Black Box Science: Everything you wanted to know about the flight data recorder

Monday, January 12, 2015, 3:53 PM - News reports are flooding in about one of the flight data recorders from AirAsia flight 8501 now on its way to Jakarta after being recovered, with the other found trapped under heavy debris, but exactly what are these devices - typically called 'black boxes' - where are they located in the plane, what, exactly, can investigators learn from them, and might there be a better way of recovering this information?

'Black' Box?

The first detail to know about these devices is that they're not actually black. They're painted bright orange, so that they're easier to find amongst the debris of a crashed aircraft.

A flight data recorder (left) and a cockpit voice recorder (right). Credit: National Transportation Safety Board

'Black box' is an informal nickname for the flight data recorder because it describes how the data it contains treats the entire plane as if it's a black box system. That is to say, one where the interior workings of the system aren't important to find out what happened - the inputs into the system, along with the system outputs are enough to figure anything out. In the case of an aircraft, the inputs would be the actions of the pilots, while the outputs would be the data displayed on the pilots' instrument panel.

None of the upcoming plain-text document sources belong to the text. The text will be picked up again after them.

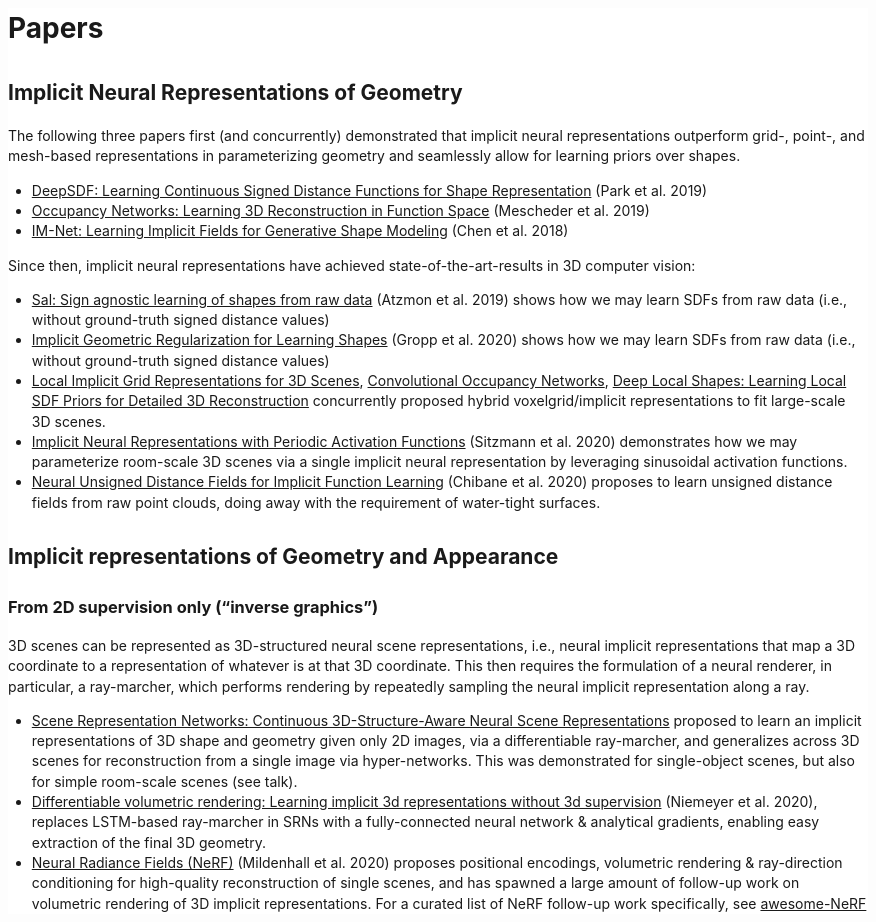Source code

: # Papers
## Implicit Neural Representations of Geometry
The following three papers first (and concurrently) demonstrated that implicit neural representations outperform grid-, point-, and mesh-based 
representations in parameterizing geometry and seamlessly allow for learning priors over shapes.
* [DeepSDF: Learning Continuous Signed Distance Functions for Shape Representation](https://arxiv.org/abs/1901.05103) (Park et al. 2019) 
* [Occupancy Networks: Learning 3D Reconstruction in Function Space](https://arxiv.org/abs/1812.03828) (Mescheder et al. 2019)
* [IM-Net: Learning Implicit Fields for Generative Shape Modeling](https://arxiv.org/abs/1812.02822) (Chen et al. 2018)

Since then, implicit neural representations have achieved state-of-the-art-results in 3D computer vision:
* [Sal: Sign agnostic learning of shapes from raw data](https://github.com/matanatz/SAL) (Atzmon et al. 2019) shows how we may learn SDFs from raw data (i.e., without ground-truth signed distance values)
* [Implicit Geometric Regularization for Learning Shapes](https://github.com/amosgropp/IGR) (Gropp et al. 2020) shows how we may learn SDFs from raw data (i.e., without ground-truth signed distance values)
* [Local Implicit Grid Representations for 3D Scenes](https://geometry.stanford.edu/papers/jsmhnf-lligrf3s-20/jsmhnf-lligrf3s-20.pdf), [Convolutional Occupancy Networks](https://arxiv.org/abs/2003.04618), [Deep Local Shapes: Learning Local SDF Priors for Detailed 3D Reconstruction](https://arxiv.org/abs/2003.10983)
concurrently proposed hybrid voxelgrid/implicit representations to fit large-scale 3D scenes.
* [Implicit Neural Representations with Periodic Activation Functions](https://vsitzmann.github.io/siren/) (Sitzmann et al. 2020) 
demonstrates how we may parameterize room-scale 3D scenes via a single implicit neural representation by leveraging sinusoidal activation functions.
* [Neural Unsigned Distance Fields for Implicit Function Learning](https://arxiv.org/pdf/2010.13938.pdf) (Chibane et al. 2020) 
proposes to learn unsigned distance fields from raw point clouds, doing away with the requirement of water-tight surfaces.

## Implicit representations of Geometry and Appearance 
### From 2D supervision only (“inverse graphics”)
3D scenes can be represented as 3D-structured neural scene representations, i.e., neural implicit representations that map a 
3D coordinate to a representation of whatever is at that 3D coordinate. This then requires the formulation of a neural renderer,
in particular, a ray-marcher, which performs rendering by repeatedly sampling the neural implicit representation along a ray.
* [Scene Representation Networks: Continuous 3D-Structure-Aware Neural Scene Representations](https://vsitzmann.github.io/srns/) proposed to learn an implicit representations
 of 3D shape and geometry given only 2D images, via a differentiable ray-marcher, and generalizes across 3D scenes for 
 reconstruction from a single image via hyper-networks. This was demonstrated for single-object scenes, but also for simple room-scale scenes (see talk).
* [Differentiable volumetric rendering: Learning implicit 3d representations without 3d supervision](https://github.com/autonomousvision/differentiable_volumetric_rendering) (Niemeyer et al. 2020), 
replaces LSTM-based ray-marcher in SRNs with a fully-connected neural network & analytical gradients, enabling easy extraction of the final 3D geometry.
* [Neural Radiance Fields (NeRF)](https://www.matthewtancik.com/nerf) (Mildenhall et al. 2020) proposes positional encodings, volumetric rendering & ray-direction conditioning for high-quality reconstruction of 
single scenes, and has spawned a large amount of follow-up work on volumetric rendering of 3D implicit representations. 
For a curated list of NeRF follow-up work specifically, see [awesome-NeRF](https://github.com/yenchenlin/awesome-NeRF)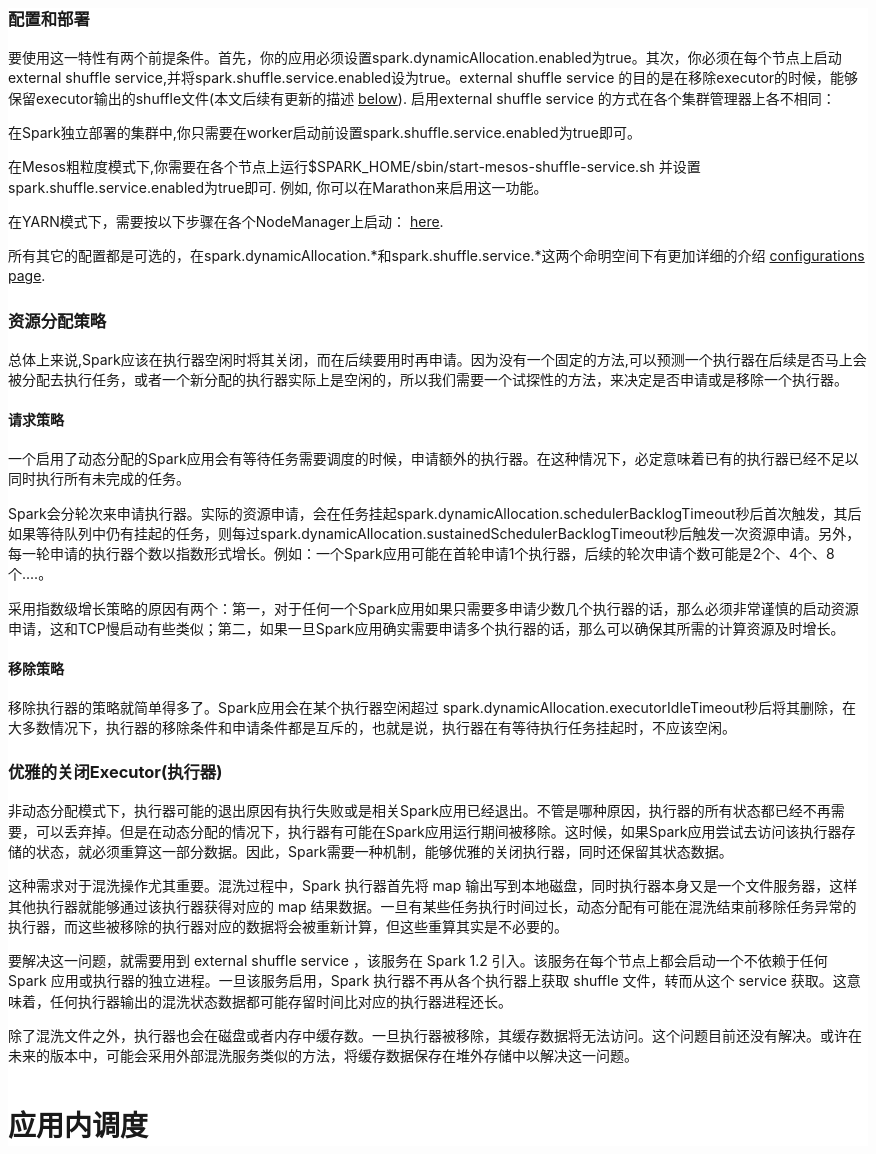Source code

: ### 配置和部署

要使用这一特性有两个前提条件。首先，你的应用必须设置spark.dynamicAllocation.enabled为true。其次，你必须在每个节点上启动external shuffle service,并将spark.shuffle.service.enabled设为true。external shuffle service 的目的是在移除executor的时候，能够保留executor输出的shuffle文件(本文后续有更新的描述
[below](job-scheduling.html#graceful-decommission-of-executors)). 启用external shuffle service 的方式在各个集群管理器上各不相同：

在Spark独立部署的集群中,你只需要在worker启动前设置spark.shuffle.service.enabled为true即可。

在Mesos粗粒度模式下,你需要在各个节点上运行$SPARK_HOME/sbin/start-mesos-shuffle-service.sh 并设置 spark.shuffle.service.enabled为true即可. 例如, 你可以在Marathon来启用这一功能。

在YARN模式下，需要按以下步骤在各个NodeManager上启动： [here](running-on-yarn.html#configuring-the-external-shuffle-service).

所有其它的配置都是可选的，在spark.dynamicAllocation.*和spark.shuffle.service.*这两个命明空间下有更加详细的介绍
[configurations page](configuration.html#dynamic-allocation).

### 资源分配策略

总体上来说,Spark应该在执行器空闲时将其关闭，而在后续要用时再申请。因为没有一个固定的方法,可以预测一个执行器在后续是否马上会被分配去执行任务，或者一个新分配的执行器实际上是空闲的，所以我们需要一个试探性的方法，来决定是否申请或是移除一个执行器。

#### 请求策略

一个启用了动态分配的Spark应用会有等待任务需要调度的时候，申请额外的执行器。在这种情况下，必定意味着已有的执行器已经不足以同时执行所有未完成的任务。

Spark会分轮次来申请执行器。实际的资源申请，会在任务挂起spark.dynamicAllocation.schedulerBacklogTimeout秒后首次触发，其后如果等待队列中仍有挂起的任务，则每过spark.dynamicAllocation.sustainedSchedulerBacklogTimeout秒后触发一次资源申请。另外，每一轮申请的执行器个数以指数形式增长。例如：一个Spark应用可能在首轮申请1个执行器，后续的轮次申请个数可能是2个、4个、8个....。

采用指数级增长策略的原因有两个：第一，对于任何一个Spark应用如果只需要多申请少数几个执行器的话，那么必须非常谨慎的启动资源申请，这和TCP慢启动有些类似；第二，如果一旦Spark应用确实需要申请多个执行器的话，那么可以确保其所需的计算资源及时增长。

#### 移除策略

移除执行器的策略就简单得多了。Spark应用会在某个执行器空闲超过 spark.dynamicAllocation.executorIdleTimeout秒后将其删除，在大多数情况下，执行器的移除条件和申请条件都是互斥的，也就是说，执行器在有等待执行任务挂起时，不应该空闲。

### 优雅的关闭Executor(执行器)

非动态分配模式下，执行器可能的退出原因有执行失败或是相关Spark应用已经退出。不管是哪种原因，执行器的所有状态都已经不再需要，可以丢弃掉。但是在动态分配的情况下，执行器有可能在Spark应用运行期间被移除。这时候，如果Spark应用尝试去访问该执行器存储的状态，就必须重算这一部分数据。因此，Spark需要一种机制，能够优雅的关闭执行器，同时还保留其状态数据。

这种需求对于混洗操作尤其重要。混洗过程中，Spark 执行器首先将 map 输出写到本地磁盘，同时执行器本身又是一个文件服务器，这样其他执行器就能够通过该执行器获得对应的 map 结果数据。一旦有某些任务执行时间过长，动态分配有可能在混洗结束前移除任务异常的执行器，而这些被移除的执行器对应的数据将会被重新计算，但这些重算其实是不必要的。

要解决这一问题，就需要用到 external shuffle service ，该服务在 Spark 1.2 引入。该服务在每个节点上都会启动一个不依赖于任何 Spark 应用或执行器的独立进程。一旦该服务启用，Spark 执行器不再从各个执行器上获取 shuffle 文件，转而从这个 service 获取。这意味着，任何执行器输出的混洗状态数据都可能存留时间比对应的执行器进程还长。

除了混洗文件之外，执行器也会在磁盘或者内存中缓存数。一旦执行器被移除，其缓存数据将无法访问。这个问题目前还没有解决。或许在未来的版本中，可能会采用外部混洗服务类似的方法，将缓存数据保存在堆外存储中以解决这一问题。 

# 应用内调度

More than one, and more than one kind

At one time, there was only the one 'black box' on any flight. These days, though, there are usually two, as shown above. The flight data recorder handles the inputs and outputs of the aircraft - the positions of the wing flaps (used to change how much lift the wing generates), the aileron (the small flap-like parts closer to the tips of the winds, which help the plane bank or roll), and the rudder, the position of the landing gear, and the speed of the engines - while the cockpit voice recorder keeps at least a two hour record of everything said inside the aircraft's cockpit. While just one of these can provide a good amount of information to investigators, having both available greatly increases their chances of discovering the cause of the accident.

Tough Enough

With the invaluable information these recorders contain, they are built to withstand some extreme conditions.

The interior workings of the recorder look like a fairly standard computer, with a processor, circuit boards and power supply.

The inside of a flight data recorder. Credit: Wikimedia Commons

However, the exterior of the device is a hardened shell of either stainless steal or titanium, that can withstand the crushing forces of impact, and resist the corroding effects of exposure to sea water. Meanwhile, the memory module, which resides in the cylindrical section of the device, is not only wrapped in this metallic shell, but also a layer of insulation inside the shell to protect it from the intense heat of explosions and fires caused by jet fuel.

Maximum survival

Even with the sturdy construction, aircraft engineers leave nothing to chance when it comes to recovering these data recorders.

In order to reduce the impact of the forces that the recorders are subjected to, both the flight data and cockpit voice recorders are bolted into the tail of the aircraft. This works on the assumption that the tail will experience the least amount of stresses (as the nose and fuselage will take the brunt of the impact) and thus be the most likely part of the aircraft to survive intact.

One of the times when the recorders are difficult to retrieve, no matter what, is the case of a water crash, when the wreckage sinks beneath the waves. However, each recorder is fitted with a radio beacon (the small silver cyclinder at the 'front' of the unit), which sends out a periodic 'ping' that search and rescue personnel can use to hone in on. Even this has its limitations, though, as the beacon only has a certain amount of battery power - typically lasting around 30 days. A month may seem like a sufficiently long time, but in the case of some crashes, like Air France Flight 447 in 2009 and Malaysia Airlines Flight 370, it can take significantly longer than that to find the wreckage and recover the recorders. In the case of Air France Flight 447, it wasn't until nearly two years after the accident that the recorders were located and brought to the surface. For Malaysia Airlines Flight 370, although there were several false alarms that they'd been located, the search continues even now, and may go on for some time before they're found.

A better way, perhaps?

With these kinds of limitations hampering the recovery of vital clues to the cause of flight accidents, there might be a better way to go about this, especially now, in the digital age.

Flyht Aerospace Solutions, a company based on Calgary, has designed a new type of flight data recording system, called FLYHTStream, which uses a device called the Automated Flight Information Reporting System (or AFIRS) to transmit the contents of a flight data recorder, as well as GPS data, when the aircraft experiences an in-flight accident.